From the paper:
"...In this paper, we tackle these scalability bottlenecks by focusing on what embeddings are actually used for: computing ℓ2-based pairwise similarity metrics typically used for supervised or unsupervised learning. For example, K-means clustering uses pairwise Euclidean distances, and SVM-based classification uses pairwise inner products. We therefore ask the following question: “Is it possible to compute an embedding which captures the pairwise euclidean distances between the rows of the spectral embedding E= [f(σ1)u1···f(σk)uk], while sidestepping the computationally expensive partial SVD?” We answer this question in the affirmative by presenting a compressive algorithm which directly computes a low-dimensional embedding..."

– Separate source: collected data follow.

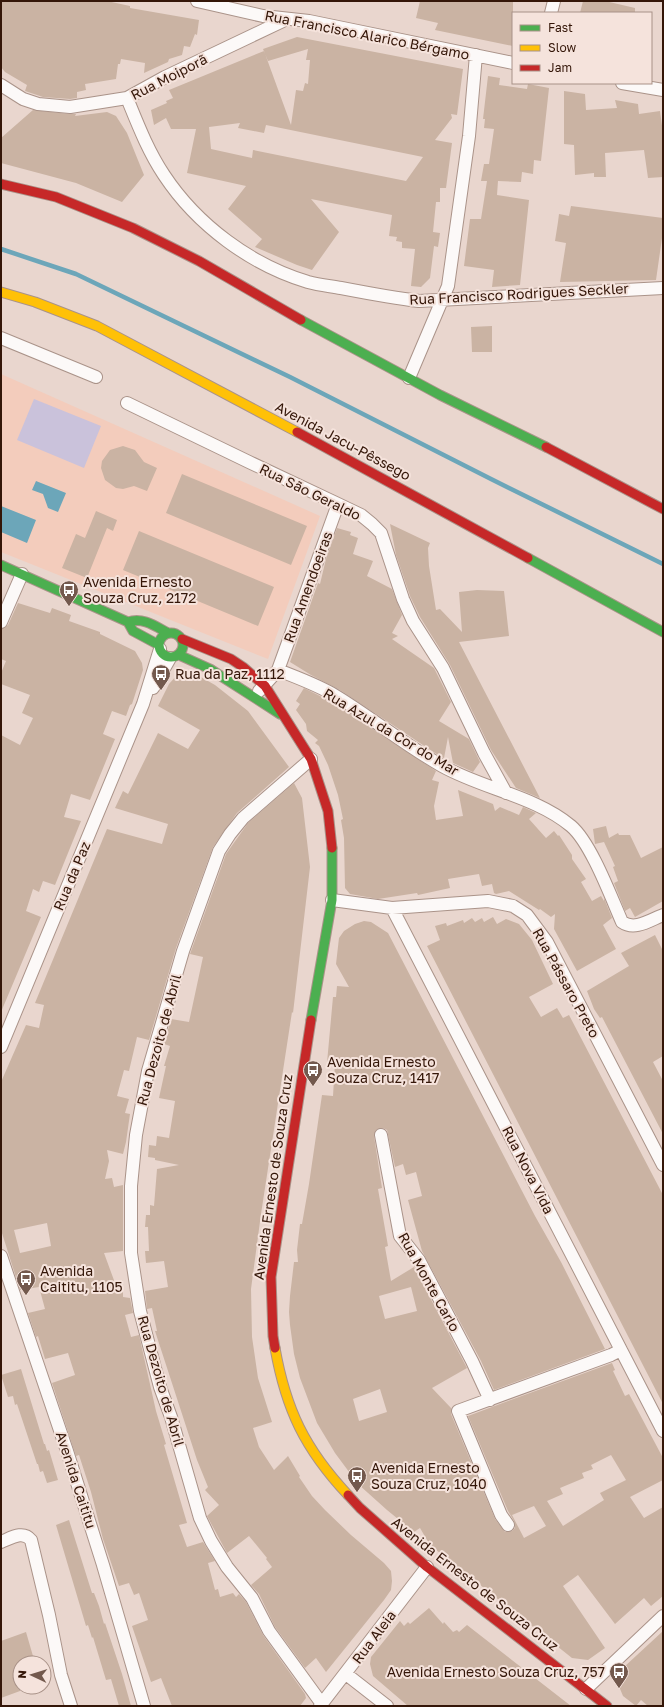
<svg xmlns="http://www.w3.org/2000/svg" width="664" height="1707" viewBox="0 0 664 1707" font-family="'Golos Text',sans-serif">
  <rect width="100%" height="100%" fill="#e9d6ce"/>
  <path fill="#f3ccbc" d="M 1,374 L 320,516 L 268,659 L 1,552 Z"/>
  <path fill="#cac2db" d="M 34,399 L 101,426 L 84,468 L 17,440 Z"/>
  <path fill="#6ca6b9" d="M 36,481 L 66,493 L 58,512 L 48,508 L 43,494 L 32,490 Z
    M 1,506 L 36,520 L 27,543 L 1,532 Z"/>
  <g fill="none" stroke-linecap="round" stroke-linejoin="round">
    <path stroke="#6ca6b9" stroke-width="4.5" d="M 1,249 L 76,274 L 290,377 L 491,479 L 663,564"/>
  </g>
  <path fill="#cab3a3" fill-rule="evenodd" d="M 1,1 L 107,1 L 130,6 L 130,8 L 199,20 L 197,35 L 195,34 L 190,47 L 184,46 L 182,55 L 169,59 L 168,62 L 144,73 L 145,63 L 121,59 L 120,64 L 118,64 L 116,79 L 85,84 L 86,90 L 77,92 L 77,98 L 70,99 L 43,97 L 25,91 L 27,85 L 5,72 L 1,67 Z
    M 420,1 L 513,1 L 513,46 L 435,30 L 438,23 L 416,18 Z
    M 583,1 L 605,1 L 635,8 L 635,13 L 580,13 Z
    M 297,37 L 463,69 L 457,115 L 451,114 L 452,118 L 435,140 L 452,143 L 446,188 L 440,188 L 440,202 L 436,202 L 433,232 L 440,233 L 438,247 L 434,246 L 430,278 L 421,287 L 411,286 L 415,249 L 402,248 L 402,242 L 396,241 L 397,237 L 389,236 L 392,215 L 311,199 L 339,232 L 312,270 L 297,265 L 255,247 L 262,239 L 228,209 L 246,186 L 187,173 L 196,129 L 171,129 L 166,118 L 154,125 L 151,110 L 167,103 L 166,101 L 173,98 L 169,90 L 264,51 L 291,125 L 296,90 L 303,91 L 305,83 L 308,84 L 310,60 L 306,60 L 308,49 L 268,61 L 263,49 ZM 240,123 L 238,128 L 264,133 L 266,125 L 423,157 L 406,181 L 253,150 L 252,158 L 211,149 L 209,127 Z
    M 488,76 L 500,78 L 499,85 L 527,89 L 528,84 L 549,88 L 541,161 L 534,160 L 533,174 L 522,172 L 521,182 L 498,181 L 497,195 L 529,200 L 520,285 L 492,287 L 494,270 L 464,266 L 470,219 L 481,219 L 487,181 L 481,181 L 484,164 L 489,164 L 494,129 L 484,128 L 485,119 L 483,119 Z
    M 564,91 L 585,94 L 586,110 L 617,108 L 615,100 L 638,104 L 639,114 L 660,111 L 663,133 L 663,177 L 648,178 L 644,150 L 605,153 L 606,177 L 594,177 L 594,173 L 575,175 L 574,145 L 564,144 Z
    M 33,110 L 69,114 L 76,114 L 75,116 L 107,112 L 116,116 L 127,133 L 144,175 L 122,202 L 76,183 L 1,163 L 1,138 Z
    M 571,206 L 663,218 L 663,231 L 656,280 L 560,282 L 566,243 L 555,241 L 558,222 L 559,214 L 569,216 Z
    M 492,326 L 492,352 L 472,352 L 471,327 Z
    M 123,446 L 135,450 L 144,462 L 157,468 L 147,491 L 134,486 L 123,489 L 116,488 L 105,480 L 101,468 L 102,461 L 110,450 Z
    M 182,474 L 307,526 L 291,565 L 166,513 Z
    M 96,511 L 117,520 L 113,531 L 107,528 L 87,578 L 62,568 L 76,534 L 85,538 Z
    M 390,524 L 430,543 L 428,548 L 429,566 L 436,610 L 440,609 L 462,632 L 459,592 L 477,590 L 504,591 L 509,636 L 459,642 L 540,798 L 516,788 L 491,750 L 450,665 L 420,617 L 410,596 L 396,555 Z
    M 337,528 L 351,532 L 350,535 L 358,538 L 353,554 L 373,561 L 367,576 L 392,589 L 402,615 L 392,633 L 398,636 L 392,639 L 434,668 L 451,702 L 439,721 L 469,739 L 480,762 L 473,772 L 453,763 L 448,737 L 444,758 L 441,757 L 340,690 L 311,675 L 290,662 L 318,583 L 320,584 L 326,559 Z
    M 139,531 L 274,587 L 258,626 L 123,570 Z
    M 18,603 L 50,613 L 52,608 L 71,615 L 69,621 L 100,632 L 100,634 L 135,651 L 142,663 L 143,670 L 132,704 L 130,705 L 126,716 L 112,711 L 103,734 L 115,739 L 90,800 L 71,794 L 64,817 L 81,821 L 55,885 L 43,881 L 39,892 L 33,889 L 26,911 L 41,917 L 1,1012 L 1,735 L 20,745 L 33,718 L 22,713 L 30,695 L 1,684 L 1,673 L 6,661 L 1,659 L 1,629 L 8,625 Z
    M 192,672 L 215,685 L 248,711 L 289,767 L 237,813 L 213,847 L 176,948 L 149,1040 L 137,1037 L 129,1071 L 124,1070 L 117,1096 L 129,1099 L 125,1113 L 130,1114 L 126,1142 L 123,1154 L 107,1150 L 109,1161 L 105,1179 L 112,1178 L 114,1187 L 123,1185 L 123,1251 L 104,1253 L 115,1283 L 123,1280 L 123,1297 L 130,1298 L 133,1313 L 125,1315 L 131,1337 L 139,1335 L 156,1411 L 166,1444 L 164,1445 L 187,1523 L 179,1525 L 187,1547 L 203,1542 L 215,1561 L 208,1563 L 215,1590 L 218,1589 L 220,1597 L 233,1593 L 236,1597 L 239,1594 L 246,1602 L 263,1635 L 305,1694 L 306,1698 L 300,1706 L 172,1706 L 161,1678 L 151,1682 L 132,1626 L 148,1620 L 139,1593 L 134,1595 L 129,1583 L 119,1586 L 103,1539 L 91,1492 L 79,1455 L 76,1456 L 52,1383 L 75,1375 L 68,1353 L 45,1359 L 38,1336 L 36,1337 L 28,1313 L 45,1309 L 39,1287 L 20,1290 L 1,1230 L 1,1082 L 26,1025 L 39,1028 L 44,1005 L 35,1003 L 107,829 L 162,844 L 168,824 L 115,808 L 123,791 L 128,794 L 134,782 L 158,733 L 188,749 L 200,730 L 158,706 L 169,684 L 177,675 L 186,680 ZM 47,1223 L 51,1246 L 20,1253 L 14,1230 Z
    M 304,688 L 332,702 L 436,771 L 432,780 L 439,782 L 434,806 L 436,820 L 463,816 L 458,790 L 493,804 L 495,811 L 500,807 L 519,815 L 523,807 L 536,813 L 529,819 L 546,838 L 554,831 L 558,836 L 559,835 L 572,855 L 572,859 L 586,879 L 581,882 L 592,901 L 601,896 L 604,901 L 604,898 L 612,918 L 603,925 L 616,949 L 577,971 L 554,929 L 555,914 L 551,917 L 540,909 L 539,910 L 509,891 L 496,894 L 494,893 L 492,884 L 482,886 L 479,874 L 448,879 L 450,888 L 418,895 L 417,893 L 378,899 L 350,894 L 345,888 L 344,838 L 341,820 L 343,819 L 338,795 L 328,765 L 319,746 L 315,743 L 318,740 L 307,731 L 306,724 L 296,710 L 300,704 L 296,701 Z
    M 294,783 L 302,798 L 310,867 L 293,1013 L 292,1012 L 261,1214 L 251,1289 L 252,1337 L 258,1378 L 272,1422 L 253,1428 L 259,1447 L 274,1470 L 288,1456 L 300,1476 L 299,1477 L 312,1496 L 325,1510 L 351,1535 L 384,1563 L 391,1571 L 392,1581 L 391,1590 L 384,1600 L 326,1672 L 316,1658 L 305,1668 L 275,1627 L 259,1594 L 251,1585 L 272,1567 L 266,1559 L 267,1558 L 249,1536 L 227,1553 L 207,1516 L 219,1505 L 205,1490 L 208,1487 L 197,1460 L 155,1331 L 157,1331 L 152,1308 L 147,1309 L 145,1291 L 168,1287 L 164,1261 L 146,1263 L 145,1251 L 149,1251 L 148,1227 L 145,1227 L 146,1215 L 150,1215 L 150,1205 L 154,1206 L 157,1169 L 179,1165 L 155,1160 L 155,1158 L 148,1157 L 149,1145 L 156,1146 L 157,1136 L 169,1138 L 175,1101 L 159,1098 L 166,1066 L 164,1066 L 170,1046 L 164,1044 L 171,1019 L 189,1022 L 203,957 L 190,954 L 226,854 L 248,823 Z
    M 606,826 L 609,838 L 618,833 L 619,835 L 630,835 L 641,858 L 663,847 L 663,901 L 635,917 L 630,908 L 625,911 L 614,883 L 618,881 L 613,867 L 615,866 L 604,842 L 595,844 L 593,829 Z
    M 493,917 L 497,924 L 506,919 L 519,924 L 532,940 L 553,984 L 529,997 L 541,1017 L 557,1008 L 563,1018 L 569,1015 L 663,1195 L 663,1404 L 427,946 L 440,940 L 435,926 L 446,923 L 447,926 L 463,920 L 464,923 L 472,918 L 475,922 L 482,918 L 484,922 Z
    M 364,921 L 371,922 L 388,933 L 535,1216 L 561,1262 L 605,1349 L 494,1390 L 481,1361 L 422,1251 L 408,1200 L 422,1196 L 416,1172 L 406,1175 L 403,1164 L 395,1167 L 387,1130 L 383,1128 L 376,1130 L 374,1136 L 382,1188 L 378,1189 L 388,1246 L 385,1247 L 391,1281 L 414,1267 L 467,1368 L 432,1388 L 451,1408 L 451,1414 L 495,1519 L 505,1532 L 512,1531 L 515,1528 L 514,1521 L 508,1511 L 468,1416 L 500,1404 L 612,1363 L 615,1370 L 613,1371 L 625,1396 L 629,1394 L 663,1458 L 663,1480 L 630,1497 L 644,1518 L 663,1507 L 663,1596 L 651,1606 L 644,1598 L 615,1624 L 578,1575 L 563,1586 L 605,1648 L 588,1660 L 572,1658 L 430,1545 L 420,1528 L 414,1532 L 387,1510 L 358,1484 L 335,1453 L 317,1423 L 300,1378 L 294,1354 L 290,1325 L 289,1312 L 290,1296 L 294,1262 L 298,1262 L 297,1250 L 300,1224 L 302,1224 L 309,1184 L 322,1095 L 333,1096 L 335,1063 L 327,1063 L 333,997 L 336,997 L 337,986 L 349,987 L 336,964 L 339,938 L 344,931 L 355,924 ZM 411,1287 L 417,1311 L 385,1319 L 379,1296 ZM 380,1389 L 387,1412 L 359,1421 L 353,1399 ZM 611,1455 L 626,1480 L 600,1493 L 604,1500 L 563,1526 L 547,1501 L 563,1494 L 560,1488 L 584,1478 L 582,1473 L 593,1469 L 591,1465 ZM 534,1506 L 546,1526 L 524,1538 L 512,1515 Z
    M 655,935 L 663,951 L 663,1056 L 653,1062 L 663,1081 L 663,1134 L 602,1017 L 600,1018 L 594,1009 L 587,991 L 629,966 L 621,953 Z
    M 21,1369 L 44,1444 L 45,1444 L 47,1451 L 49,1450 L 58,1480 L 47,1483 L 43,1471 L 40,1472 L 38,1464 L 37,1464 L 17,1404 L 15,1405 L 13,1396 L 8,1397 L 1,1375 Z
    M 69,1520 L 92,1593 L 94,1593 L 99,1606 L 104,1624 L 105,1623 L 122,1674 L 131,1706 L 119,1706 L 111,1679 L 106,1680 L 93,1637 L 92,1638 L 88,1625 L 86,1626 L 56,1525 Z
    M 429,1608 L 443,1624 L 444,1622 L 453,1632 L 457,1630 L 459,1632 L 467,1625 L 571,1706 L 408,1706 L 373,1676 L 370,1664 L 371,1657 L 400,1621 L 404,1626 L 408,1622 L 410,1624 Z
    M 663,1631 L 663,1706 L 648,1706 L 641,1700 L 636,1706 L 623,1696 L 618,1684 L 624,1667 Z
    M 26,1632 L 35,1663 L 20,1663 L 20,1691 L 1,1698 L 1,1641 Z"/>
  <g fill="none" stroke-linecap="round" stroke-linejoin="round">
    <defs>
      <path id="street" d="M 197,1 L 263,16 L 309,21 L 513,63
        M 551,13 L 554,1
        M 622,83 L 663,90
        M 1,85 L 23,99 L 38,104 L 70,107 L 127,98 L 165,77 L 287,19
        M 127,98 C 138,125 148,151 164,175 C 197,225 251,265 308,282 C 319,285 330,286 341,288 C 367,293 393,298 419,301 L 663,288
        M 1,338 L 96,377
        M 409,378 L 448,286 L 469,136 L 476,55
        M 127,403 L 249,462 L 338,504 L 361,515 L 372,524 L 381,533 L 403,599 L 413,621 L 443,668 L 484,753 L 506,793
        M 1,622 L 22,574
        M 278,670 L 338,504
        M 153,688 L 170,658
        M 259,691 L 278,670 C 298,678 318,685 336,696 C 372,718 405,745 442,766 C 483,789 535,796 571,826 C 591,843 611,897 622,922 C 635,931 650,920 663,915
        M 311,759 L 243,818 L 230,834 L 219,851 L 183,951 L 148,1071 L 136,1135 L 131,1186 L 131,1253 L 140,1311 L 160,1387 L 171,1417 L 200,1518 L 211,1541 L 227,1567 L 252,1598 L 269,1631 L 322,1704
        M 332,900 L 392,908 L 488,901 L 513,906 L 527,915 L 547,942 L 663,1165
        M 392,908 L 663,1431
        M 1,1047 L 143,704 L 160,649
        M 381,1135 L 400,1236 L 419,1260 L 472,1361 L 490,1400
        M 1,1256 L 67,1451 L 103,1565 L 144,1706
        M 508,1525 L 501,1515 L 458,1411 L 611,1355 L 621,1350
        M 1,1542 C 11,1538 23,1530 31,1540 L 49,1615 L 61,1675 L 71,1706
        M 346,1674 L 387,1706
        M 586,1689 L 663,1616
        M 320,1706 L 427,1567"/>
      <path id="fast" d="M 301,320 L 440,395 L 546,447
        M 528,558 L 663,632
        M 1,565 L 128,622 L 133,631 L 159,645
        M 128,622 C 143,617 155,626 168,633
        M159 645a12 12 0 1 1 24 0a12 12 0 1 1-24 0Z
        M 179,655 L 210,669 L 280,714
        M 311,1020 L 332,900 L 332,848"/>
      <path id="slow" d="M 1,292 L 35,302 L 97,326 L 297,432
        M 275,1348 C 286,1410 305,1449 348,1495"/>
      <path id="jam" d="M 1,184 L 56,197 L 133,228 L 199,261 L 301,320
        M 297,432 L 528,558
        M 546,447 L 663,509
        M 182,639 L 231,659 L 243,667 L 265,686 L 311,759 L 328,811 L 332,848
        M 275,1348 L 273,1336 L 271,1277 L 311,1020
        M 348,1495 L 360,1508 L 427,1567 L 607,1706"/>
    </defs>
    <use href="#street" stroke="#aa9389" stroke-width="14"/>
    <use href="#fast" stroke="#aa9389" stroke-width="11"/>
    <use href="#slow" stroke="#aa9389" stroke-width="11"/>
    <use href="#jam" stroke="#aa9389" stroke-width="11"/>
    <use href="#street" stroke="#fcf9f8" stroke-width="12"/>
    <use href="#fast" stroke="#4caf50" stroke-width="9"/>
    <use href="#slow" stroke="#ffc107" stroke-width="9"/>
    <use href="#jam" stroke="#c62828" stroke-width="9"/>
  </g>
  <defs>
    <symbol id="bus-pin" viewBox="-11 -11 22 30"><path d="M0 17L-7.5 6A9.5 9.5 0 1 1 7.5 6Z" fill="#73594d" stroke="#f5e3dc"/><path d="M-5-6H5V4H4V6H2V4H-2V6H-4V4H-5ZM-3.5-4V0h7V-4ZM-3.5 1.2v1.5H-2V1.2ZM2 1.2v1.5H3.5V1.2Z" fill="#fff"/></symbol>
  </defs>
  <g fill-rule="evenodd">
    <use href="#bus-pin" x="58" y="579" width="22" height="30"/>
    <use href="#bus-pin" x="150" y="663" width="22" height="30"/>
    <use href="#bus-pin" x="302" y="1059" width="22" height="30"/>
    <use href="#bus-pin" x="15" y="1268" width="22" height="30"/>
    <use href="#bus-pin" x="346" y="1465" width="22" height="30"/>
    <use href="#bus-pin" x="608" y="1661" width="22" height="30"/>
  </g>
  <g text-anchor="middle" stroke-width="4" stroke-linejoin="round" paint-order="stroke">
    <g font-size="14" fill="#341608" stroke="#f5e3dc">
      <text transform="translate(367 35) rotate(11)" y="5">Rua Francisco Alarico Bérgamo</text>
      <text transform="translate(169 77) rotate(-27)" y="5">Rua Moiporã</text>
      <text transform="translate(519 294) rotate(-3)" y="5">Rua Francisco Rodrigues Seckler</text>
      <text transform="translate(343 441) rotate(28)" y="5">Avenida Jacu-Pêssego</text>
      <text transform="translate(310 492) rotate(26)" y="5">Rua São Geraldo</text>
      <text transform="translate(308 587) rotate(-70)" y="5">Rua Amendoeiras</text>
      <text transform="translate(391 732) rotate(31)" y="5">Rua Azul da Cor do Mar</text>
      <text transform="translate(72 876) rotate(-67)" y="5">Rua da Paz</text>
      <text transform="translate(566 983) rotate(61)" y="5">Rua Pássaro Preto</text>
      <text transform="translate(159 1040) rotate(-75)" y="5">Rua Dezoito de Abril</text>
      <text transform="translate(528 1170) rotate(63)" y="5">Rua Nova Vida</text>
      <text transform="translate(273 1177) rotate(-82)" y="5">Avenida Ernesto de Souza Cruz</text>
      <text transform="translate(429 1282) rotate(61)" y="5">Rua Monte Carlo</text>
      <text transform="translate(161 1381) rotate(74)" y="5">Rua Dezoito de Abril</text>
      <text transform="translate(76 1480) rotate(72)" y="5">Avenida Caititu</text>
      <text transform="translate(475 1584) rotate(38)" y="5">Avenida Ernesto de Souza Cruz</text>
      <text transform="translate(374 1637) rotate(-53)" y="5">Rua Aleia</text>
    </g>
    <g font-size="14" fill="#341608" stroke="#f5e3dc" text-anchor="start">
      <text x="83" y="587">Avenida Ernesto<tspan x="83" dy="16">Souza Cruz, 2172</tspan></text>
      <text x="175" y="679">Rua da Paz, 1112</text>
      <text x="327" y="1067">Avenida Ernesto<tspan x="327" dy="16">Souza Cruz, 1417</tspan></text>
      <text x="40" y="1276">Avenida<tspan x="40" dy="16">Caititu, 1105</tspan></text>
      <text x="371" y="1473">Avenida Ernesto<tspan x="371" dy="16">Souza Cruz, 1040</tspan></text>
      <text x="605" y="1677" text-anchor="end">Avenida Ernesto Souza Cruz, 757</text>
    </g>
  </g>
  <rect width="664" height="1707" fill="none" stroke="#341608" stroke-width="4"/>
  <rect x="512" y="12" width="140" height="72" fill="#f5e3dc" stroke="#a89187"/>
  <rect x="520" y="25" width="20" height="6" fill="#4caf50" stroke="#a89187"/>
  <text x="548" y="32" font-size="12" fill="#341608">Fast</text>
  <rect x="520" y="45" width="20" height="6" fill="#ffc107" stroke="#a89187"/>
  <text x="548" y="52" font-size="12" fill="#341608">Slow</text>
  <rect x="520" y="65" width="20" height="6" fill="#c62828" stroke="#a89187"/>
  <text x="548" y="72" font-size="12" fill="#341608">Jam</text>
  <g transform="translate(32 1675) rotate(274)"><circle r="19" fill="#f5e3dc" stroke="#a89187"/>
  <path d="M0-3L7 15L0 10L-7 15Z" fill="#73594d"/>
  <text y="-6" font-size="11" font-weight="bold" text-anchor="middle" fill="#341608">N</text>
  </g>
</svg>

Compressive spectral embedding: sidestepping the SVD by Dinesh Ramasamy, Upamanyu Madhow
Spectral embedding based on the Singular Value Decomposition (SVD) is a widely used "preprocessing" step in many learning tasks, typically leading to dimensionality reduction by projecting onto a number of dominant singular vectors and rescaling the coordinate axes (by a predefined function of the singular value). However, the number of such vectors required to capture problem structure grows with problem size, and even partial SVD computation becomes a bottleneck. In this paper, we propose a low-complexity it compressive spectral embedding algorithm, which employs random projections and finite order polynomial expansions to compute approximations to SVD-based embedding. For an m times n matrix with T non-zeros, its time complexity is O((T+m+n)log(m+n)), and the embedding dimension is O(log(m+n)), both of which are independent of the number of singular vectors whose effect we wish to capture. To the best of our knowledge, this is the first work to circumvent this dependence on the number of singular vectors for general SVD-based embeddings. The key to sidestepping the SVD is the observation that, for downstream inference tasks such as clustering and classification, we are only interested in using the resulting embedding to evaluate pairwise similarity metrics derived from the euclidean norm, rather than capturing the effect of the underlying matrix on arbitrary vectors as a partial SVD tries to do. Our numerical results on network datasets demonstrate the efficacy of the proposed method, and motivate further exploration of its application to large-scale inference tasks.